#### [Problem statement]
Repeat every line of the data exactly; no picture belongs in the copy.

(Data excerpts)

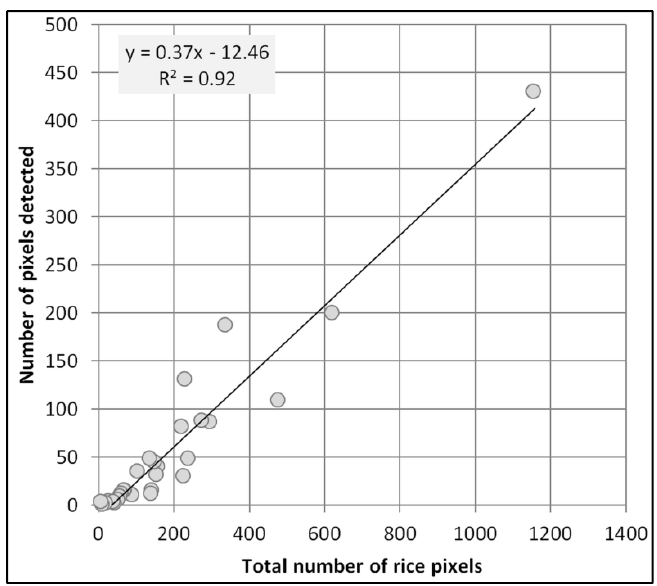
Figure 6. The relationship between the number of MODIS pixels where rice phenological dates were retrieved and the corresponding SAR derived rice area resampled at MODIS resolution in each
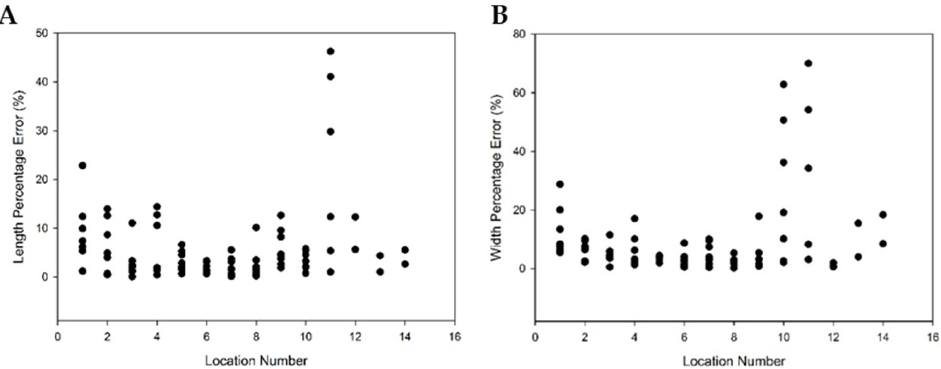
Figure 6. Percentage error by leaf position: ( A ) leaf length and ( B ) leaf width.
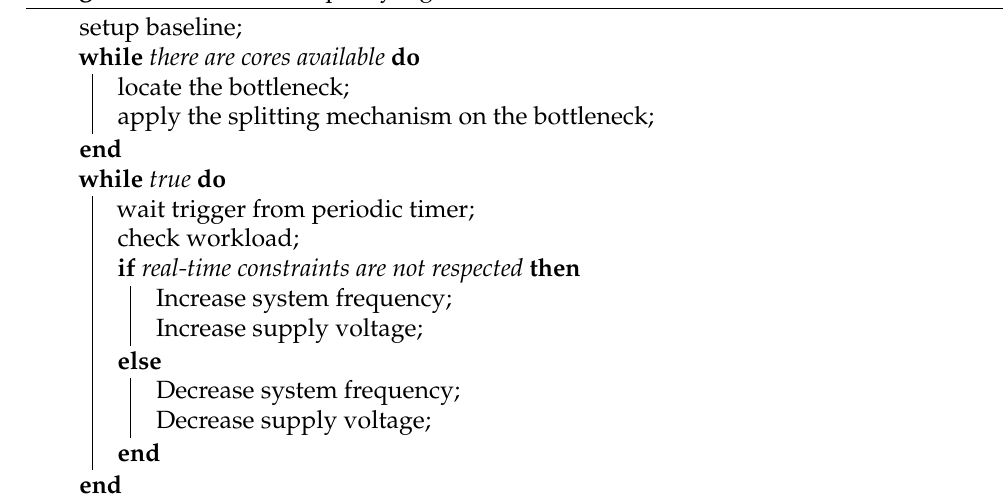
Algorithm 1: ADAM-FF policy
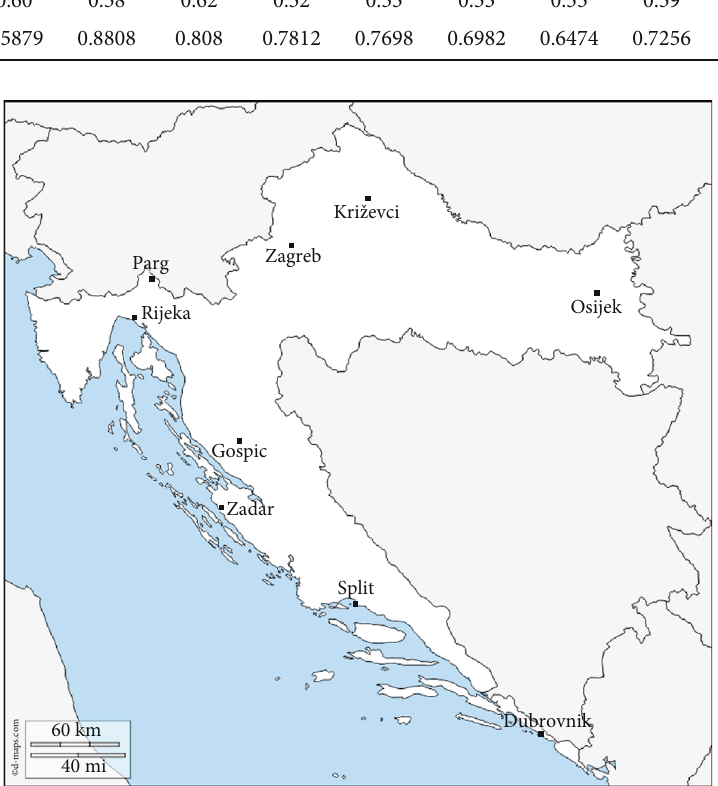
Figure 1: The map of Croatia showing meteorological stations where sunshine duration and solar radiation are measured [26].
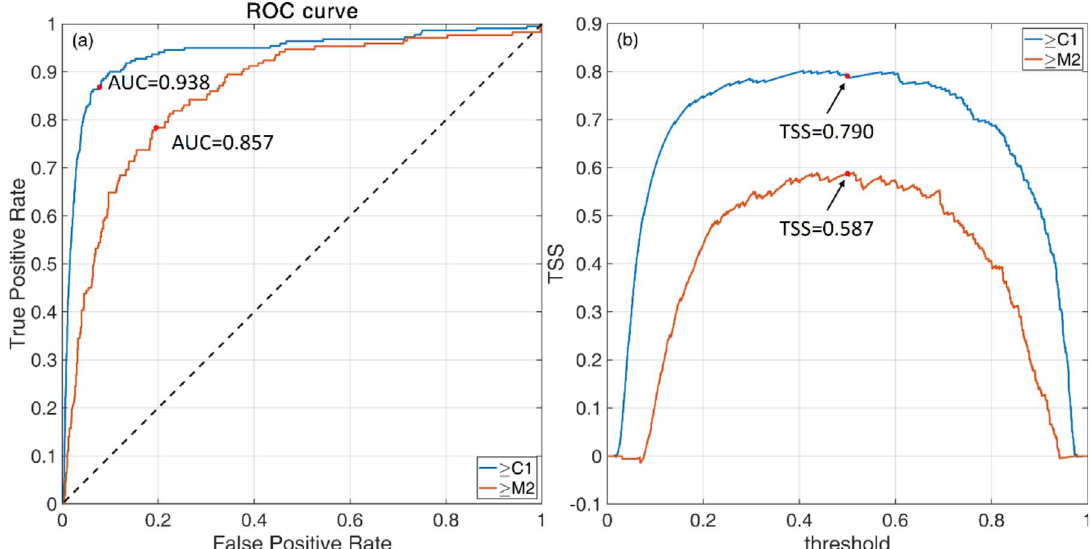
Fig. 7. (a) The ROC curve derived from the probabilistic outputs of the model showing the relation of true positive rates and false-positive rates for all thresholds values 2 [0, 1]. Two curves are shown for both the SF (cid:1) C1 and SF (cid:1) M2 cases. The dashed line denotes the random classi fi er behaviour. (b) Evolution of the TSS score for the same range of applied thresholds. Red circles mark the points for a threshold equal to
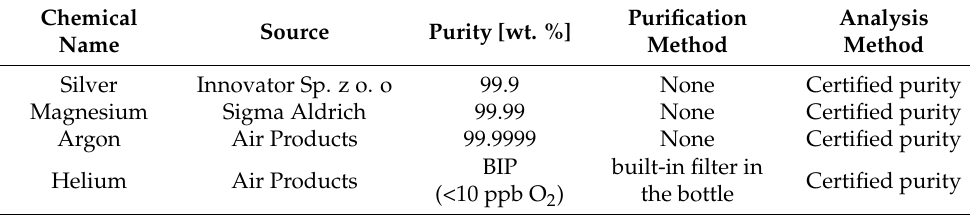
Table 1. Specification of the applied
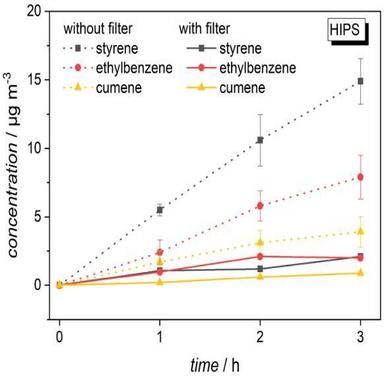
Changes of VOCs concentration in 250 L close chamber with operating 3D printer without any filtration (dashed line) or with irradiated Sb/ g-C3N4 photocatalyst (solid line). Error bars based on the 3 measurements.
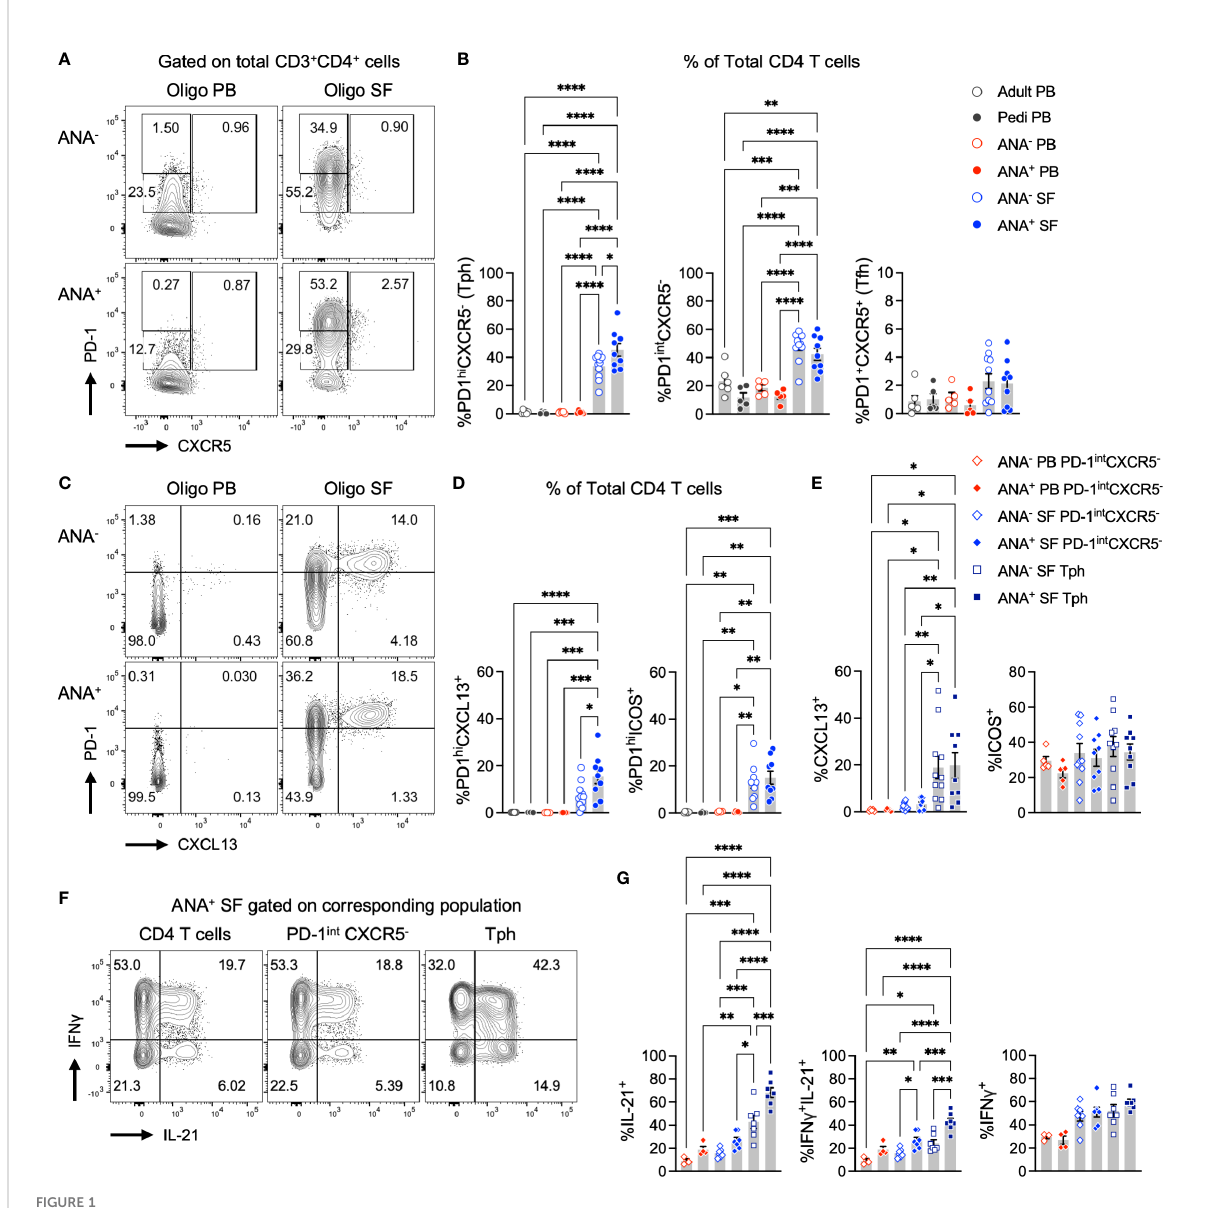
FIGURE 1 T peripheral helper cells expressing B cell help factors are enriched in the synovial fl uid of autoantibody-positive oligo JIA patients. (A) Representative fl ow staining of B cell-helper CD4 + T cell populations in oligo JIA PB and SF, gated on total CD3 + CD4 + T cells. In each experiment, the PD-1 hi gate was set by evaluating untstimulated PB samples from oligo JIA patients (often paired PB and SF sample from the same patient were used) and controls. This PD-1 hi gate was then applied to SF samples from oligo JIA patients evaluated during the same experiment. (B) Percent of Tph (PD-1 hi CXCR5 - ), PD-1 int CXCR5 + , and Tfh (PD-1 + CXCR5 + ) cells among CD4 + T cells in the SF of oligo JIA patients (ANA - : n=11, ANA + : n=9, blue circles), and in the PB of oligo JIA patients (ANA - : n=5, ANA + : n=5, red circles) and controls (pediatric: n=5, adult: n=6, black circles). (C) Representative fl ow staining of PD-1 hi CXCL13 + T cells in oligo JIA PB and SF, gated on total CD3 + CD4 + T cells. (D) Percent of PD-1 hi CXCL13 + and PD-1 hi ICOS + cells among CD4 + T cells in the SF of oligo JIA patients (ANA - : n=10-11, ANA + : n=9), and in the PB of oligo JIA patients (ANA - : n=5, ANA + : n=5) and controls (pediatric: n=4-5, adult: n=6). (E) Percent of CXCL13 + and ICOS + cells among CD4 + PD-1 int CXCR5 - and Tph subsets in the SF (ANA - : n=10-11, ANA + : n=9) and in the PB (ANA - : n=5, ANA + : n=5) of oligo JIA patients. (F) Representative fl ow staining of cytokine production in oligo JIA PB and SF, gated on CD4 + T cells and subpopulations. (G) Percent of IL-21 + , IFN g + and dual IFN g + IL-21 + cells among CD4 + PD-1 int CXCR5 - and Tph subsets in the SF (ANA - : n=7, ANA + : n=7) and in the PB (ANA - : n=3, ANA + : n=5) of oligo JIA patients. Oligo JIA, oligoarticular juvenile idiopathic arthritis; PB, peripheral blood; SF, synovial fl uid; pedi, pediatric; ANA, antinuclear antibody; Tph, T peripheral helper cell; Tfh, T follicular helper cell. Summary data on bar graphs are mean ± standard error. P-value <0.05 (*); <0.01 (**), <0.001 (***), <0.0001 (****). Statistical testing: one-way ANOVA followed by multiple t-tests with Turkey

#### [Solution to this exercise]
Figure 6. The relationship between the number of MODIS pixels where rice phenological dates were retrieved and the corresponding SAR derived rice area resampled at MODIS resolution in each
Figure 6. Percentage error by leaf position: ( A ) leaf length and ( B ) leaf width.
Algorithm 1: ADAM-FF policy
Figure 1: The map of Croatia showing meteorological stations where sunshine duration and solar radiation are measured [26].
Fig. 7. (a) The ROC curve derived from the probabilistic outputs of the model showing the relation of true positive rates and false-positive rates for all thresholds values 2 [0, 1]. Two curves are shown for both the SF (cid:1) C1 and SF (cid:1) M2 cases. The dashed line denotes the random classi fi er behaviour. (b) Evolution of the TSS score for the same range of applied thresholds. Red circles mark the points for a threshold equal to
Table 1. Specification of the applied
Changes of VOCs concentration in 250 L close chamber with operating 3D printer without any filtration (dashed line) or with irradiated Sb/ g-C3N4 photocatalyst (solid line). Error bars based on the 3 measurements.
FIGURE 1 T peripheral helper cells expressing B cell help factors are enriched in the synovial fl uid of autoantibody-positive oligo JIA patients. (A) Representative fl ow staining of B cell-helper CD4 + T cell populations in oligo JIA PB and SF, gated on total CD3 + CD4 + T cells. In each experiment, the PD-1 hi gate was set by evaluating untstimulated PB samples from oligo JIA patients (often paired PB and SF sample from the same patient were used) and controls. This PD-1 hi gate was then applied to SF samples from oligo JIA patients evaluated during the same experiment. (B) Percent of Tph (PD-1 hi CXCR5 - ), PD-1 int CXCR5 + , and Tfh (PD-1 + CXCR5 + ) cells among CD4 + T cells in the SF of oligo JIA patients (ANA - : n=11, ANA + : n=9, blue circles), and in the PB of oligo JIA patients (ANA - : n=5, ANA + : n=5, red circles) and controls (pediatric: n=5, adult: n=6, black circles). (C) Representative fl ow staining of PD-1 hi CXCL13 + T cells in oligo JIA PB and SF, gated on total CD3 + CD4 + T cells. (D) Percent of PD-1 hi CXCL13 + and PD-1 hi ICOS + cells among CD4 + T cells in the SF of oligo JIA patients (ANA - : n=10-11, ANA + : n=9), and in the PB of oligo JIA patients (ANA - : n=5, ANA + : n=5) and controls (pediatric: n=4-5, adult: n=6). (E) Percent of CXCL13 + and ICOS + cells among CD4 + PD-1 int CXCR5 - and Tph subsets in the SF (ANA - : n=10-11, ANA + : n=9) and in the PB (ANA - : n=5, ANA + : n=5) of oligo JIA patients. (F) Representative fl ow staining of cytokine production in oligo JIA PB and SF, gated on CD4 + T cells and subpopulations. (G) Percent of IL-21 + , IFN g + and dual IFN g + IL-21 + cells among CD4 + PD-1 int CXCR5 - and Tph subsets in the SF (ANA - : n=7, ANA + : n=7) and in the PB (ANA - : n=3, ANA + : n=5) of oligo JIA patients. Oligo JIA, oligoarticular juvenile idiopathic arthritis; PB, peripheral blood; SF, synovial fl uid; pedi, pediatric; ANA, antinuclear antibody; Tph, T peripheral helper cell; Tfh, T follicular helper cell. Summary data on bar graphs are mean ± standard error. P-value <0.05 (*); <0.01 (**), <0.001 (***), <0.0001 (****). Statistical testing: one-way ANOVA followed by multiple t-tests with Turkey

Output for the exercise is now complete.